The prototype Orion is set to launch in December, without a crew, aboard a United Launch Alliance Delta 4 Heavy rocket from Cape Canaveral Air Force Station in Florida. The stripped-down craft will orbit Earth twice, then plunge back into the atmosphere at speeds approaching those it would reach during a return from lunar orbit. The main objective — the craft will not be equipped with systems such as life support and solar arrays — is to test Orion’s heat shield.

“After powering on and sending commands to more than 20 different critical systems installed on the spacecraft’s crew module, NASA and Lockheed Martin engineers have verified the avionics for Exploration Flight Test-1 (EFT-1) are ready to support a successful flight and re-entry of the spacecraft,” Denver-based Lockheed Martin said in a press release. 

The tests took place at the Operations and Checkout facility at NASA’s Kennedy Space Center in Florida.

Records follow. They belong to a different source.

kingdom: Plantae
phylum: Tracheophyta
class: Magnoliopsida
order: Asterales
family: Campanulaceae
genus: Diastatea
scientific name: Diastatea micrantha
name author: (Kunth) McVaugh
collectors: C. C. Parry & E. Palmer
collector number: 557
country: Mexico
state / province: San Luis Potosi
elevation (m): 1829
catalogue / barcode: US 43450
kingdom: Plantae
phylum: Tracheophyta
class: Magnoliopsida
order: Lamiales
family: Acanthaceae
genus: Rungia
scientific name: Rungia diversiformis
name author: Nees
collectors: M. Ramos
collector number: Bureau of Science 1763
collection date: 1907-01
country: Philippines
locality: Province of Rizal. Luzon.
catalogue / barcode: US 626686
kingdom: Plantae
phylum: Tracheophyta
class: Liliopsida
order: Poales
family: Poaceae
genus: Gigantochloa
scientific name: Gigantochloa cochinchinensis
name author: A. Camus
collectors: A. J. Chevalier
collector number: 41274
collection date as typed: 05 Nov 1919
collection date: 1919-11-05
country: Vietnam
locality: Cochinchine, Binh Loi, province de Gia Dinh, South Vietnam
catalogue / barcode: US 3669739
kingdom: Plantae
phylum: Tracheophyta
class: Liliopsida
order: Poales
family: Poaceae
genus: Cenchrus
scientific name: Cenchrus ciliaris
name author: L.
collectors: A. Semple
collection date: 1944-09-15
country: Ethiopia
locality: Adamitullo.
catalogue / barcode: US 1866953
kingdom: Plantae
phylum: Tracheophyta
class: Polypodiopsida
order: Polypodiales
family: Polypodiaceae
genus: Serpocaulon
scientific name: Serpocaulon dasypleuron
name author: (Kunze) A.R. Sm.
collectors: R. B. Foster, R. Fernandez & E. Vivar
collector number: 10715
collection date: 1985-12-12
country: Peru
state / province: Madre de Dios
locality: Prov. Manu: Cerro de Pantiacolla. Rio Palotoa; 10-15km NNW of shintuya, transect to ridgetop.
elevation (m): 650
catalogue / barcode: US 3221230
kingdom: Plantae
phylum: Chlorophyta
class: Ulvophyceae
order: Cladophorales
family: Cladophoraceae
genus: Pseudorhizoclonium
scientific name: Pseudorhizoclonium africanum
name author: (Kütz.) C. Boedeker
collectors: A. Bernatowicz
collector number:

Testing was briefly halted back in October because of the partial U.S. government shutdown, just as Lockheed and NASA were preparing to power up Orion for the first time. 

More recently, an interagency launch-scheduling board that includes NASA and the U.S. Air Force decided Orion’s maiden flight would be pushed back from September to December. The change was made to allow two military satellites, GPS 2F-6 and Air Force Space Command-4, to launch sooner than previously scheduled.

Lockheed Martin’s $11.76 billion Orion prime contract runs through 2020. NASA had spent $7.15 billion on the contract as of early March. 

NASA plans to use Orion, along with the Space Launch System heavy-lift rocket also in development, to send astronauts to a captured asteroid by 2025. NASA began studying the feasibility of that mission in 2013, but has yet to officially commit to it.